A comprehensive report entitled Biogas as Fuel for Buses, prepared by HOG Energy and signed off in December 2010, proposes that for climate and environmental reasons Norway should focus on biogas as fuel for buses. The transport sector in the country is responsible for 32% of total CO2 emissions, in addition to adverse regional emissions of NOx, SO2 and particulates. The report says biogas releases virtually no particles and very small amounts of NOx.
Measurements also show that the noise level of a gas engine is about half as high as that of a diesel engine. Additionally the report says investment in natural gas infrastructure will enable wider distribution of biogas as production increases. Norway is encouraged by Sweden’s example, where the proportion of biomethane has increased to 65%.

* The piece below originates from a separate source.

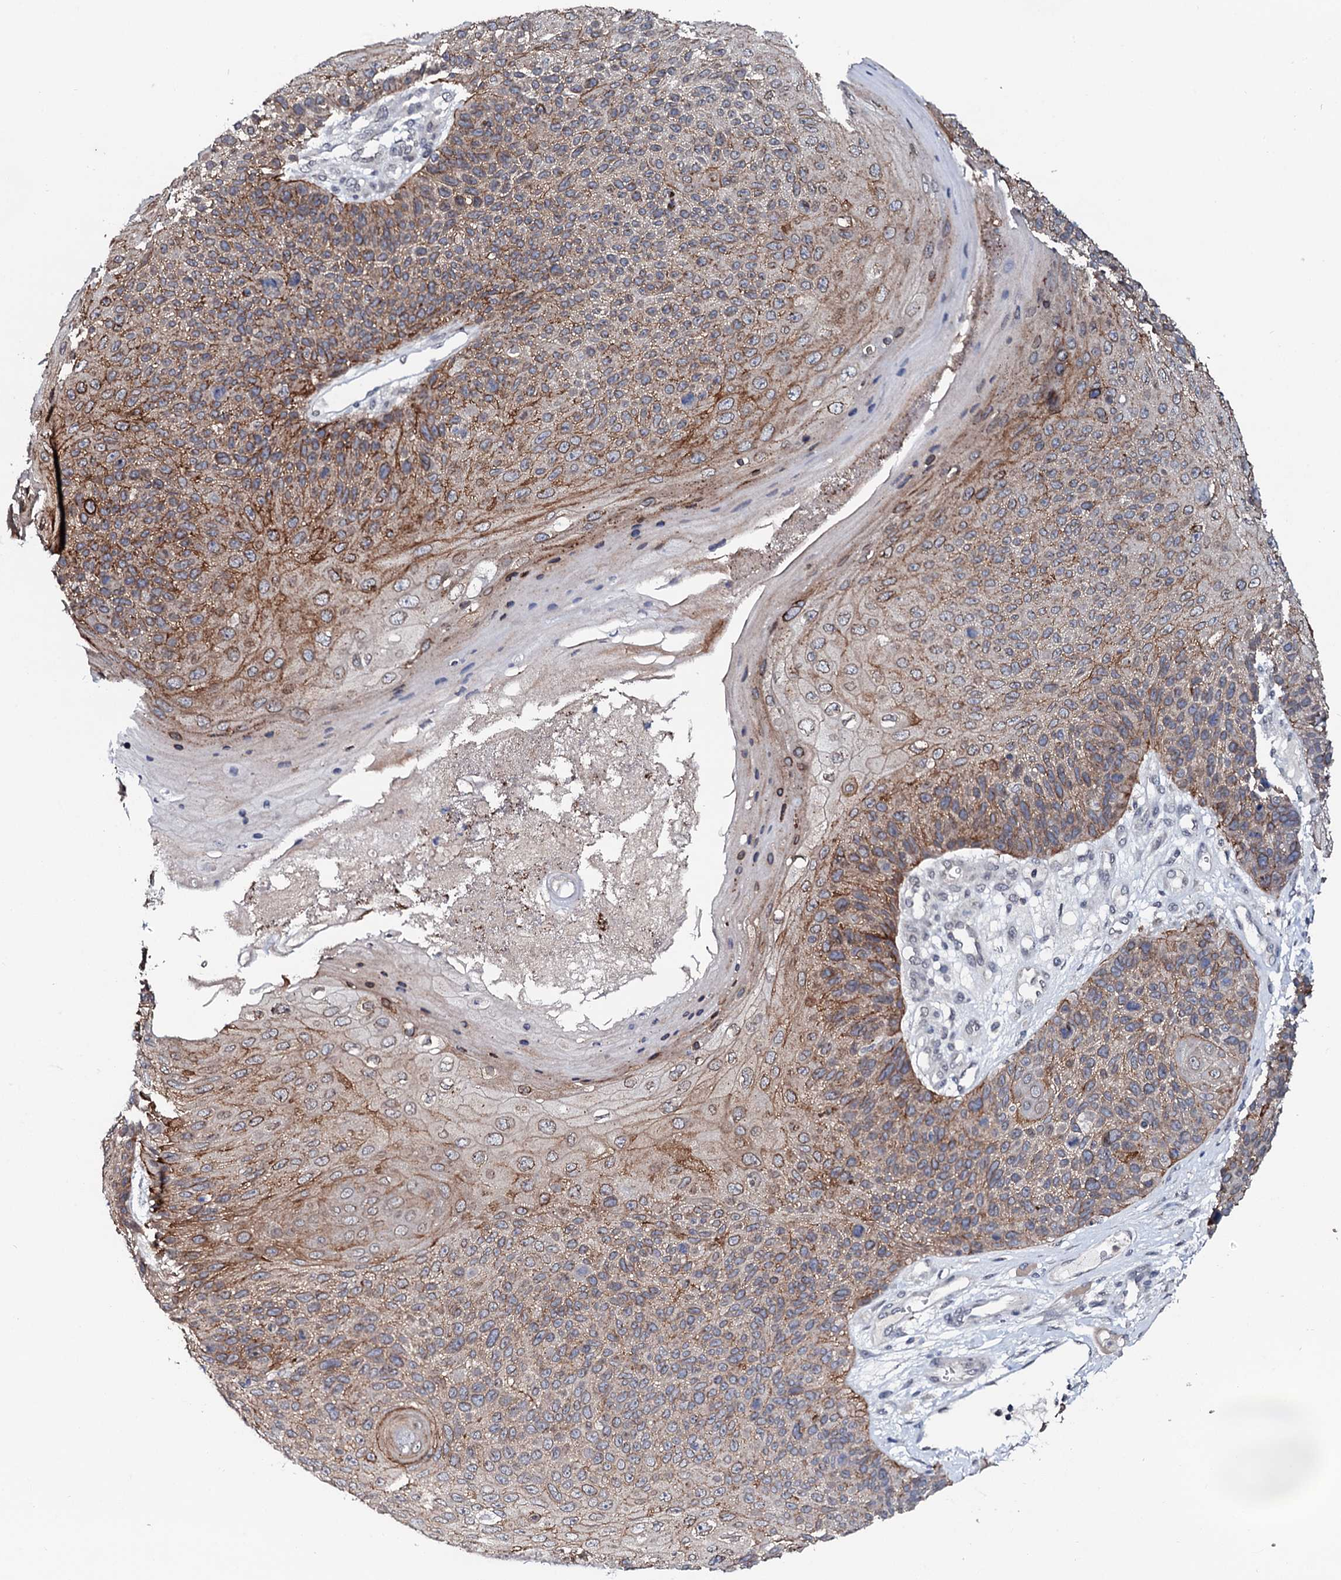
{"staining": {"intensity": "moderate", "quantity": ">75%", "location": "cytoplasmic/membranous"}, "tissue": "skin cancer", "cell_type": "Tumor cells", "image_type": "cancer", "snomed": [{"axis": "morphology", "description": "Squamous cell carcinoma, NOS"}, {"axis": "topography", "description": "Skin"}], "caption": "Immunohistochemistry (DAB (3,3'-diaminobenzidine)) staining of human skin cancer displays moderate cytoplasmic/membranous protein positivity in approximately >75% of tumor cells.", "gene": "SNTA1", "patient": {"sex": "female", "age": 88}}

An interim report delivered in February 2010 resulted in the City Council in Bergen deciding to build a biogas plant in Rådalen with sewage sludge as raw materials, and build up an extensive infrastructure for natural gas. 81 buses now operate on natural gas in that city. HOG Energy prepared an English-language presentation on the work undertaken in Bergen, entitled Baltic Biogas Bus Project 2009 – 2012 (subtitled Introducing Gas Buses in Bergen: Strategies for decision making processes) in September 2010.
New gas buses are used in Trondheim, and biogas is in use as a fuel in Oslo. Also, Tromsø has put forward proposals for natural gas buses.
Paralleling this development is Norway’s shipping industry, moving quickly to reduce emissions by switching to liquified natural gas (LNG). NGV Global News maritime articles track some of these changes.
The report, only available in Norwegian, is available from NGVA Europe as a pdf file.